Exercise: Please pull out every line of the items below that contains the word "pitch" and copy each one in full.

Material for this exercise:
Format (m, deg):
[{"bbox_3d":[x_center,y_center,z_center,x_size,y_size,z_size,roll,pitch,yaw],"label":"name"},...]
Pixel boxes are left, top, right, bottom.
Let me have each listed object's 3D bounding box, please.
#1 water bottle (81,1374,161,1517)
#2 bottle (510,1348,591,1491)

* * *

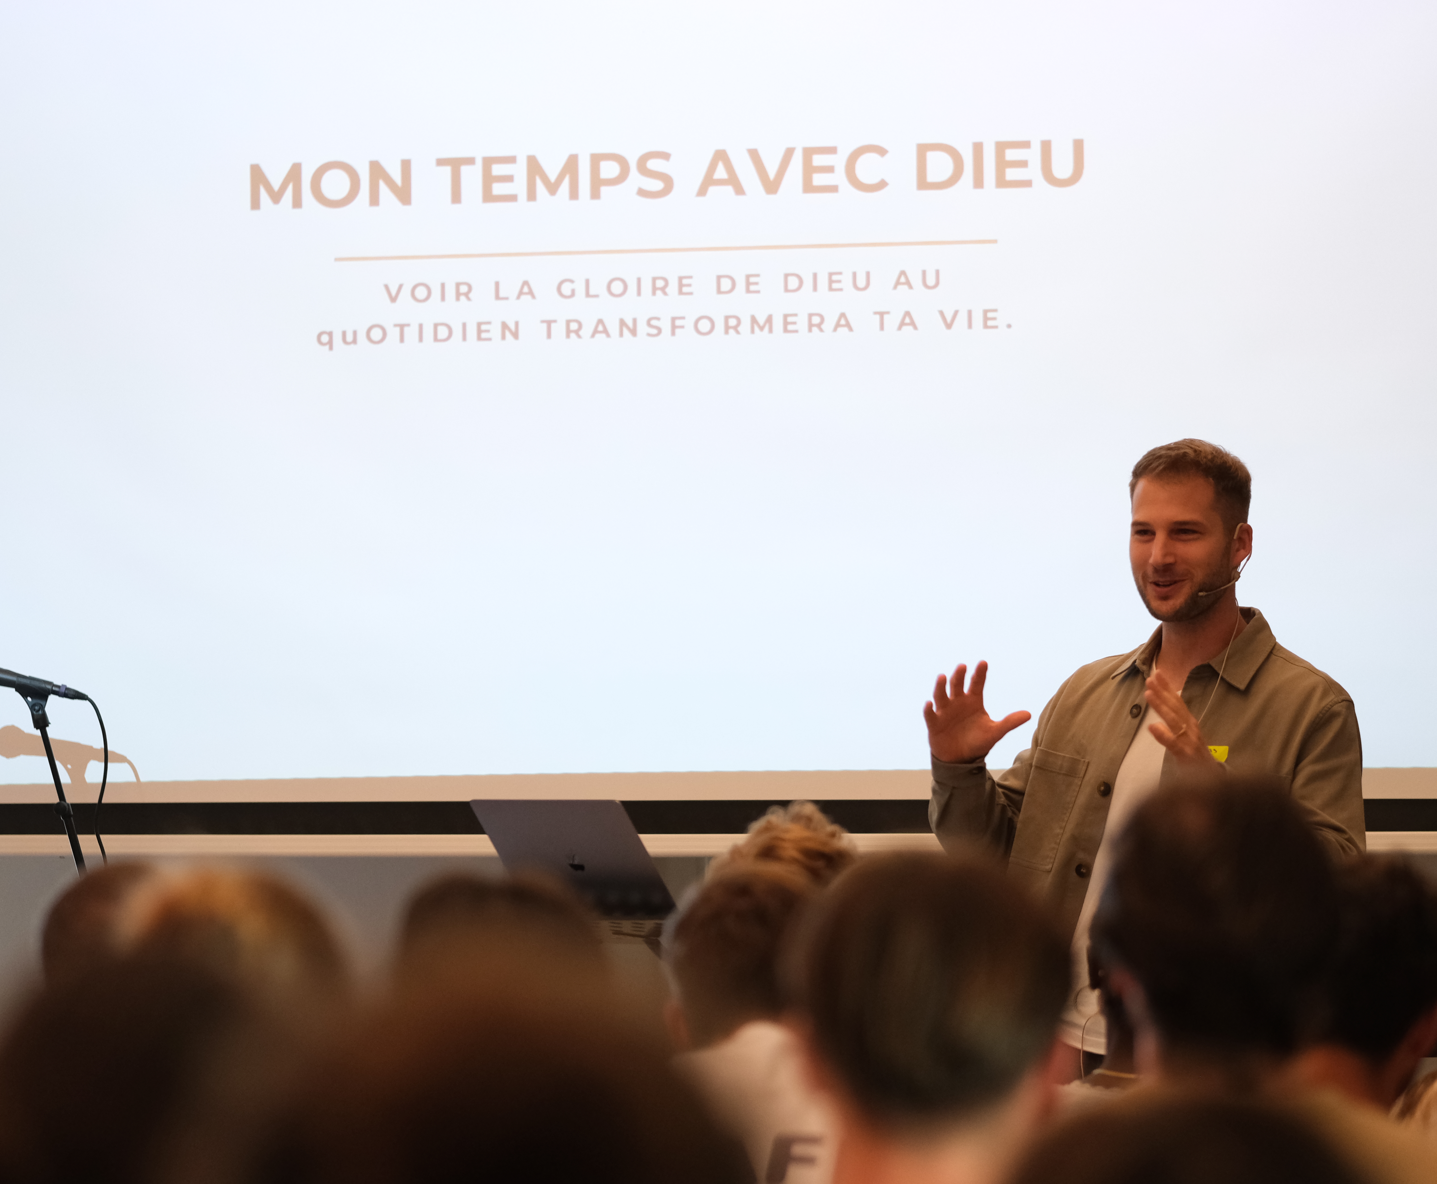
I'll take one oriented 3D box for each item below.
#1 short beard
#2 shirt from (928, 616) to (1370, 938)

---

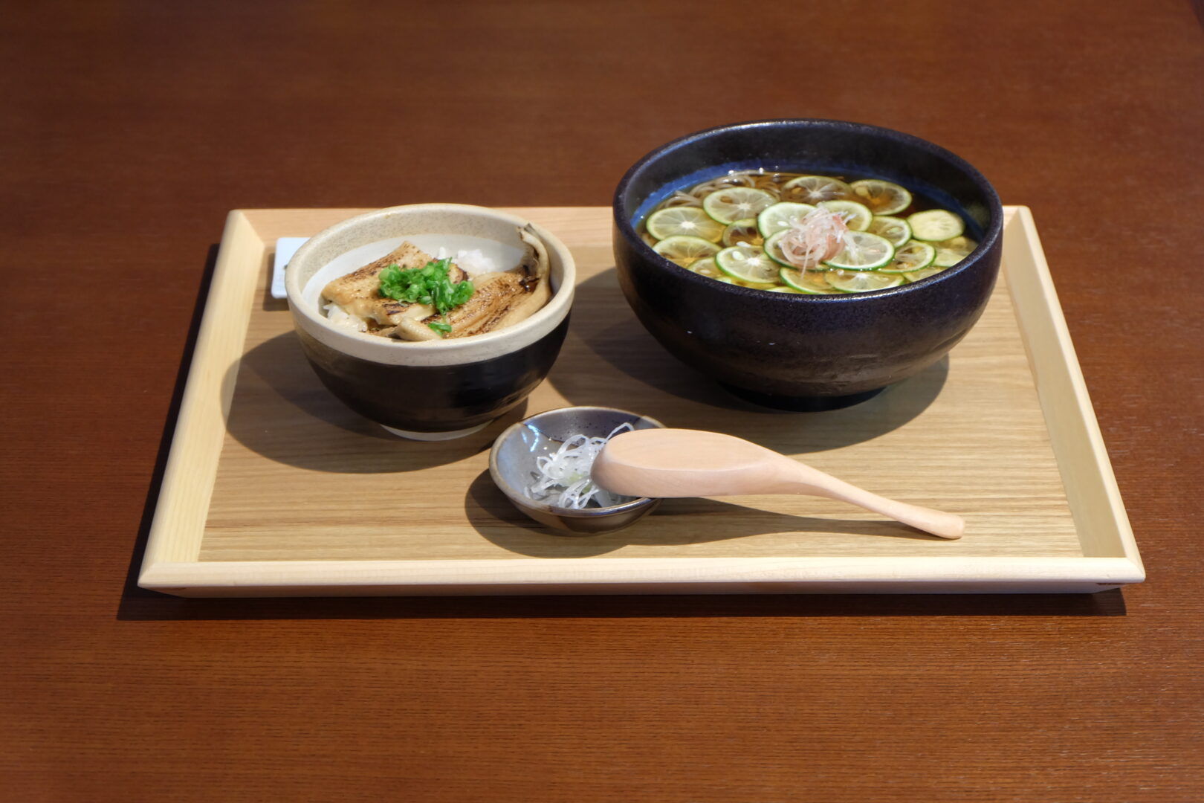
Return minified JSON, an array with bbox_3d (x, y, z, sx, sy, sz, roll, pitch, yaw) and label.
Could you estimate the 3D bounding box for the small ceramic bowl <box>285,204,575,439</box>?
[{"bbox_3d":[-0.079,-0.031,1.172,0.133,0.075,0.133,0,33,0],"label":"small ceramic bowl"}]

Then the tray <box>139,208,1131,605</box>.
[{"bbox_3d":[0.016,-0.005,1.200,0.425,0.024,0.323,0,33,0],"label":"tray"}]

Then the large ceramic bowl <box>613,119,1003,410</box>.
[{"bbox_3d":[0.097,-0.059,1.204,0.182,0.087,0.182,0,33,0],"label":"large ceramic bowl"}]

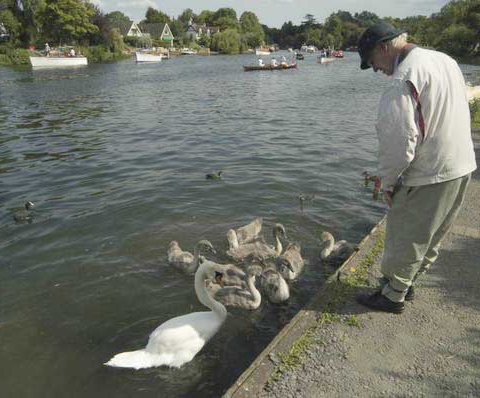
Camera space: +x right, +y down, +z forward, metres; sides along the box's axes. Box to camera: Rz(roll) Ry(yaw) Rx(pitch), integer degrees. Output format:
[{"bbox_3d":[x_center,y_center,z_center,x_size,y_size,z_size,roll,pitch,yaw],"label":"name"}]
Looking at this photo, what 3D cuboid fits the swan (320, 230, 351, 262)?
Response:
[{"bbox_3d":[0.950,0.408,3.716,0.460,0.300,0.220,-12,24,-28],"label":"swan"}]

Solved problem:
[{"bbox_3d":[x_center,y_center,z_center,x_size,y_size,z_size,roll,pitch,yaw],"label":"name"},...]
Return minified JSON, an array with bbox_3d (x, y, z, sx, sy, sz, roll, pitch, yaw) and label.
Camera space: +x right, +y down, +z forward, metres; sides along the box's axes. Box to camera: Rz(roll) Ry(yaw) Rx(pitch), integer degrees. Output format:
[{"bbox_3d":[x_center,y_center,z_center,x_size,y_size,z_size,roll,pitch,yaw],"label":"name"}]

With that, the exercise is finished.